Check every line of the entries for "filter", and copy the lines that hold it.
══════════════════════════════
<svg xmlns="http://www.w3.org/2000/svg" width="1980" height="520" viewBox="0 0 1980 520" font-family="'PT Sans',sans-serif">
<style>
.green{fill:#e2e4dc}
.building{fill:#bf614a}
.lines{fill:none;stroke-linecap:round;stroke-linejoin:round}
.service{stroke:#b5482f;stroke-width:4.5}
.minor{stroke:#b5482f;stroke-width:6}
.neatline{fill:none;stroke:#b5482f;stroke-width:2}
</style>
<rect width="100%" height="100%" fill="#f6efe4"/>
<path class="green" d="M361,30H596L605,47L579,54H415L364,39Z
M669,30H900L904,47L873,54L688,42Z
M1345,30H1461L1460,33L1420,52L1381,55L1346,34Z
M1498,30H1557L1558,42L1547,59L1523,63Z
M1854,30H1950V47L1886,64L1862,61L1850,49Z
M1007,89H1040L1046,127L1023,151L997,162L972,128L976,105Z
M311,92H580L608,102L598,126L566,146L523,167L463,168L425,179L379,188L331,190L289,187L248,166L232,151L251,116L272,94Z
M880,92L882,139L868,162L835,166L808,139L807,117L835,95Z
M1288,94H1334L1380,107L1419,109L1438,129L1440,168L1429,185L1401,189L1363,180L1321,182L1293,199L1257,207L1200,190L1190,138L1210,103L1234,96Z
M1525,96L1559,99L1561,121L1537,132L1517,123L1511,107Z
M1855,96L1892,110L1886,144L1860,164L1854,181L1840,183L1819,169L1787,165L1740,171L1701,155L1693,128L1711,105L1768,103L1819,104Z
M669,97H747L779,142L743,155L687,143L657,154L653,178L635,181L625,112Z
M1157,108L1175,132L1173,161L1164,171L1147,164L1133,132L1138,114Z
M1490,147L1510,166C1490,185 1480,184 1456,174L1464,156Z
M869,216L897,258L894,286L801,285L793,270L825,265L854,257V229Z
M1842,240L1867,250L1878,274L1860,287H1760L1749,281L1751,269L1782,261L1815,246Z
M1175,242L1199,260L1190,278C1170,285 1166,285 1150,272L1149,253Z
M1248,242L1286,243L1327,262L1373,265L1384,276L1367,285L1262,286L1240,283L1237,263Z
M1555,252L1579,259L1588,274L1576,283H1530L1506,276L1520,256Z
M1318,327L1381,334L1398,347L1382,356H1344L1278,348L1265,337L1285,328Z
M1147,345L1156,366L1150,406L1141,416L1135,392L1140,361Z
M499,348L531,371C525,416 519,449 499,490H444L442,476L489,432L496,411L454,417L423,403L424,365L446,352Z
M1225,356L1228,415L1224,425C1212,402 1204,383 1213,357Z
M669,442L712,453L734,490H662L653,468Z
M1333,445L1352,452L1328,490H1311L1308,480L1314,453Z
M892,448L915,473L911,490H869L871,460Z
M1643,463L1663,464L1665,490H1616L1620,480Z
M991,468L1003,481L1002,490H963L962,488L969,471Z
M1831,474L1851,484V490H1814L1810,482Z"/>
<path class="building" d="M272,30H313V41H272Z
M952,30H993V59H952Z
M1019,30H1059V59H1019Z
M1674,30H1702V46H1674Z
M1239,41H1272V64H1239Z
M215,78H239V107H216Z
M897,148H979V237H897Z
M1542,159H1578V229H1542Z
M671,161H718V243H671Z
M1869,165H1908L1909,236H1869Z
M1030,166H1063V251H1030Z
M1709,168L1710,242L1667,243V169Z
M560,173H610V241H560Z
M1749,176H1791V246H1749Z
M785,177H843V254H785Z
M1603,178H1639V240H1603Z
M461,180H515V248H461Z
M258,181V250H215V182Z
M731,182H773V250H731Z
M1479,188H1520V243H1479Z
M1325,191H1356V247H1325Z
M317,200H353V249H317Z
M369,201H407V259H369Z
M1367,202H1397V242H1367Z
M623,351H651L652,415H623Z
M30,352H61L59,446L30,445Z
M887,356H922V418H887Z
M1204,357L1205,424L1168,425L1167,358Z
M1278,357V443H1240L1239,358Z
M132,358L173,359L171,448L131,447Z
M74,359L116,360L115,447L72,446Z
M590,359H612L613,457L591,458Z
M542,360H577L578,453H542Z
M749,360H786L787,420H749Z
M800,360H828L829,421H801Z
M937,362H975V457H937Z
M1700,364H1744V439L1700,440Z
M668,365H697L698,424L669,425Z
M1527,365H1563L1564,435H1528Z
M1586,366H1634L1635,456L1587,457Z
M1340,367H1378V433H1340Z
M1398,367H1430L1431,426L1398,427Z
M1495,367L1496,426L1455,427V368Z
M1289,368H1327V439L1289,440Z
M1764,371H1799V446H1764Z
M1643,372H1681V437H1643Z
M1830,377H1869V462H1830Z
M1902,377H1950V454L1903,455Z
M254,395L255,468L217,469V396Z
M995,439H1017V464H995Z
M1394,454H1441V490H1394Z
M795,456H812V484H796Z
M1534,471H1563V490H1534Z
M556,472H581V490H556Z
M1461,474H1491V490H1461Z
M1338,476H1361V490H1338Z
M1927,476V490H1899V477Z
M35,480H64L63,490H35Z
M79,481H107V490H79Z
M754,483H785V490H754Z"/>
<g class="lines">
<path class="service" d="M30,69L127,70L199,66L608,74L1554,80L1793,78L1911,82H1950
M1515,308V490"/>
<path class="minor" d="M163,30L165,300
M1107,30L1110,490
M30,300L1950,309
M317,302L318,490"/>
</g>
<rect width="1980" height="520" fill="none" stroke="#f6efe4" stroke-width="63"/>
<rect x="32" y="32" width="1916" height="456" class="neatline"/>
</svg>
══════════════════════════════
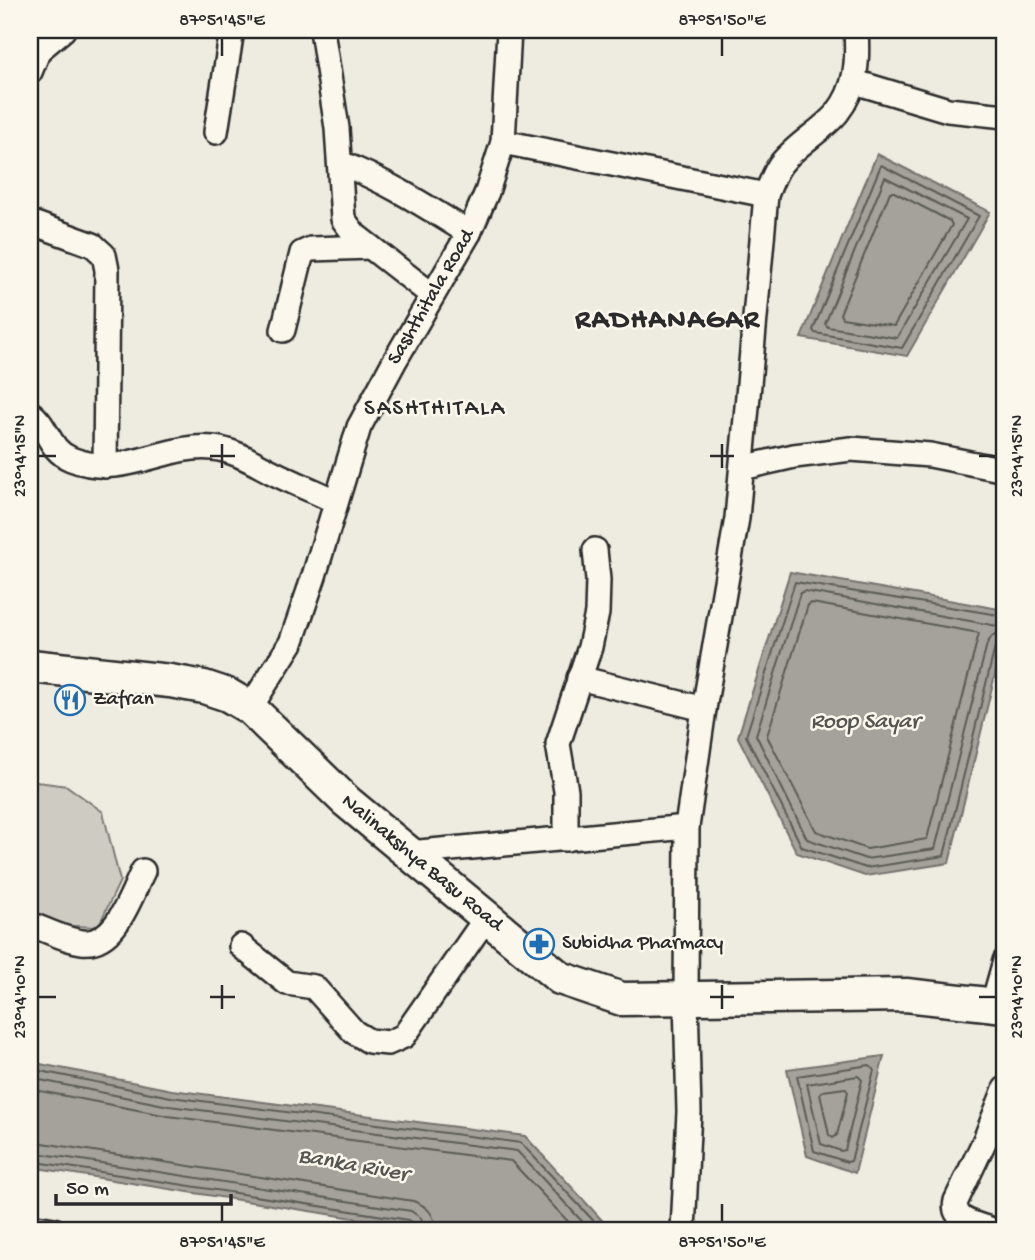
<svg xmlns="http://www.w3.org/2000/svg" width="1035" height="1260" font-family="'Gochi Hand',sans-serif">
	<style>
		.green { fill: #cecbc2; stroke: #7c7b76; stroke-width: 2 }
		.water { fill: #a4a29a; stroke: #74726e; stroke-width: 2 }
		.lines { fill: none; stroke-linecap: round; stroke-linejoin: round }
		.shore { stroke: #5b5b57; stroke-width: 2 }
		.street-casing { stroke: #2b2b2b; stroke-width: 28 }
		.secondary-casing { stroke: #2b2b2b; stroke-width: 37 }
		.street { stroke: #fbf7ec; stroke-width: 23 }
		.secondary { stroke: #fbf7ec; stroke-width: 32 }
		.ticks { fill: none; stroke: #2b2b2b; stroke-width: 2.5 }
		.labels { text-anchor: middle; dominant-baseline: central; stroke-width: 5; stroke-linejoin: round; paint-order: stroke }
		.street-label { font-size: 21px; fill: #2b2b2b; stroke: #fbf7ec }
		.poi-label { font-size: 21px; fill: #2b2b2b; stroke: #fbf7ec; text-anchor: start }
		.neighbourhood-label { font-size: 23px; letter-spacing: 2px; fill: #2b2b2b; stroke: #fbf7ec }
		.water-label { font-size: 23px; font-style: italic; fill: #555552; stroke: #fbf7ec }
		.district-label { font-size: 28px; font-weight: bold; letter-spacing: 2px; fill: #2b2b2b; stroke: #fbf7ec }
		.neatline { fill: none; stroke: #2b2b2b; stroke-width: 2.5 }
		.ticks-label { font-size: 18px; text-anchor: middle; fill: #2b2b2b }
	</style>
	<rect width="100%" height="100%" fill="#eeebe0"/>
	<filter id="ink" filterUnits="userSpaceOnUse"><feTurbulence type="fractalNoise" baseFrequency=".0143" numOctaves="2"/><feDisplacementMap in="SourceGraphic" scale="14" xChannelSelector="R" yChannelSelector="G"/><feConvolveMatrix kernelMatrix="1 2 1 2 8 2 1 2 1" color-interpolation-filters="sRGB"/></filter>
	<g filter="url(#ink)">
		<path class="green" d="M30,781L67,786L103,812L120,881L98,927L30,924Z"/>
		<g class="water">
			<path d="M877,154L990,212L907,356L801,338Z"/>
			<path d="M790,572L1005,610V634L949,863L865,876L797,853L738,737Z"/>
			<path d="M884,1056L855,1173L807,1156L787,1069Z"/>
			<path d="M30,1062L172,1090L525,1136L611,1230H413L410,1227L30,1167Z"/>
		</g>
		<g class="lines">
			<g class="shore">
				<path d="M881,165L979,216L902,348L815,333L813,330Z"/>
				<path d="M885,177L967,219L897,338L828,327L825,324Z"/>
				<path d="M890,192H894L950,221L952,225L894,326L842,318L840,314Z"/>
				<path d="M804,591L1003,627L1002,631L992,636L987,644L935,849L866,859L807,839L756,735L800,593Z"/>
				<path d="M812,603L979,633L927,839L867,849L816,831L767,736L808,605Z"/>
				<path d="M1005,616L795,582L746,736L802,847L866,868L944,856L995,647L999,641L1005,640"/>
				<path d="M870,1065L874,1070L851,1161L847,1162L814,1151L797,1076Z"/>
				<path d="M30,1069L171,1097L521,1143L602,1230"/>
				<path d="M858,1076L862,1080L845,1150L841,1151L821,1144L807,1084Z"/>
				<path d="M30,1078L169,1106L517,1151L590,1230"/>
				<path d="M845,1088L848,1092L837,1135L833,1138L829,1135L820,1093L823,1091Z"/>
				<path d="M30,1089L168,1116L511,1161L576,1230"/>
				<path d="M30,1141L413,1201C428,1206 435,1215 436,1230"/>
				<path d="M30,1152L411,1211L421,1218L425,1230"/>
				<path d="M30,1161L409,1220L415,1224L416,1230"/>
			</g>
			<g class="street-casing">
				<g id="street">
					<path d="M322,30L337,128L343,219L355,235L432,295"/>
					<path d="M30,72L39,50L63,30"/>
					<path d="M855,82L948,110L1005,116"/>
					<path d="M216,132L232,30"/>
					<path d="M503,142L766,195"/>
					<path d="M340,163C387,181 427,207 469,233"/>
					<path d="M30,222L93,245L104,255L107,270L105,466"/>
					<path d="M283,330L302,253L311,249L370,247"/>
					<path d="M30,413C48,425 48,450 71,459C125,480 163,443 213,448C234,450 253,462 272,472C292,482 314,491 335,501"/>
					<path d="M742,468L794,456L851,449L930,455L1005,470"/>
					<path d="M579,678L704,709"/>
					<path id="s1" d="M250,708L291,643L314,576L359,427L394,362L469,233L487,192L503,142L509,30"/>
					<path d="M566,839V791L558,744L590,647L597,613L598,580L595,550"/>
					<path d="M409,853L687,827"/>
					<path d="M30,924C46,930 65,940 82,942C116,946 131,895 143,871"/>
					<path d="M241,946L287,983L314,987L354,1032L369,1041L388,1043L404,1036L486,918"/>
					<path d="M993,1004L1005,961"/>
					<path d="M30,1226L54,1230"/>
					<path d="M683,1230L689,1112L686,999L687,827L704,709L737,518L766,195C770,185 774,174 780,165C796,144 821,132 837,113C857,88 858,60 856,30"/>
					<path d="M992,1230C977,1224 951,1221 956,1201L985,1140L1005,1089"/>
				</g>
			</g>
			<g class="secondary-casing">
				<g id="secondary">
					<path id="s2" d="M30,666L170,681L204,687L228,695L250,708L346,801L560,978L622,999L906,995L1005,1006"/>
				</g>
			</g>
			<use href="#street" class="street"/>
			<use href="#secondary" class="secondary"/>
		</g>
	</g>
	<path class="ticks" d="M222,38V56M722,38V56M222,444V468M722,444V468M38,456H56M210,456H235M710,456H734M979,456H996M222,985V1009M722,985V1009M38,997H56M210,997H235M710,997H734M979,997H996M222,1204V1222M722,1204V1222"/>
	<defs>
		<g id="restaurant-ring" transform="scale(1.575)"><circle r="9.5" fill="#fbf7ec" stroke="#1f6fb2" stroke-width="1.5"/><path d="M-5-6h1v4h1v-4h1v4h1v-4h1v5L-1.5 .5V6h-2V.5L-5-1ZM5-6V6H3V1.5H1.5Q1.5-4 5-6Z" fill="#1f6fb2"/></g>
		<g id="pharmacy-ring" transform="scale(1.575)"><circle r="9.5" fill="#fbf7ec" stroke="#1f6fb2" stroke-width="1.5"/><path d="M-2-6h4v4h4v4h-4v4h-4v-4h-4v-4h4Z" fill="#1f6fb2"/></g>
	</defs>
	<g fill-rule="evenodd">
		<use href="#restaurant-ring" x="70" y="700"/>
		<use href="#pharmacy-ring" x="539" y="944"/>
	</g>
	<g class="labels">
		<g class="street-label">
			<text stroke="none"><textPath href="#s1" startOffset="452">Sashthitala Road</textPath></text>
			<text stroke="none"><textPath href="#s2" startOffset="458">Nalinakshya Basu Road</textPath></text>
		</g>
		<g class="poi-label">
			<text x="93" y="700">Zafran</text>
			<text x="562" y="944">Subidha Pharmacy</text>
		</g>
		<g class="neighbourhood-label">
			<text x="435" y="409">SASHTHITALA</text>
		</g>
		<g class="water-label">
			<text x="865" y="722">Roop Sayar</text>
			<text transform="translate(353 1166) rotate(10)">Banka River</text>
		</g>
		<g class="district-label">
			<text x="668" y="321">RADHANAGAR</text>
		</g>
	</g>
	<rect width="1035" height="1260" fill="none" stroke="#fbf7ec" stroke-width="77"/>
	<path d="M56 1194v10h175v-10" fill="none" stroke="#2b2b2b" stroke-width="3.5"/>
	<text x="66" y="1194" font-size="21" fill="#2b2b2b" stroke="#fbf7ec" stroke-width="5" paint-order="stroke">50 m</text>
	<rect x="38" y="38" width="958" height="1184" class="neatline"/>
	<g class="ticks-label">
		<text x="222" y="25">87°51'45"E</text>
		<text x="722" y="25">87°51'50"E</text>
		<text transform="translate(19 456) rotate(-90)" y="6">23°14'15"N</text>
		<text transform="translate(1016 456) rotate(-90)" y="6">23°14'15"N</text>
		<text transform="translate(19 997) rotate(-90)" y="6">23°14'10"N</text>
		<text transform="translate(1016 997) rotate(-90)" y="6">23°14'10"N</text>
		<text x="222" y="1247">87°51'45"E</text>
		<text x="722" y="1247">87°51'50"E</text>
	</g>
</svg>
══════════════════════════════
WRITTEN RESPONSE:
	<filter id="ink" filterUnits="userSpaceOnUse"><feTurbulence type="fractalNoise" baseFrequency=".0143" numOctaves="2"/><feDisplacementMap in="SourceGraphic" scale="14" xChannelSelector="R" yChannelSelector="G"/><feConvolveMatrix kernelMatrix="1 2 1 2 8 2 1 2 1" color-interpolation-filters="sRGB"/></filter>
	<g filter="url(#ink)">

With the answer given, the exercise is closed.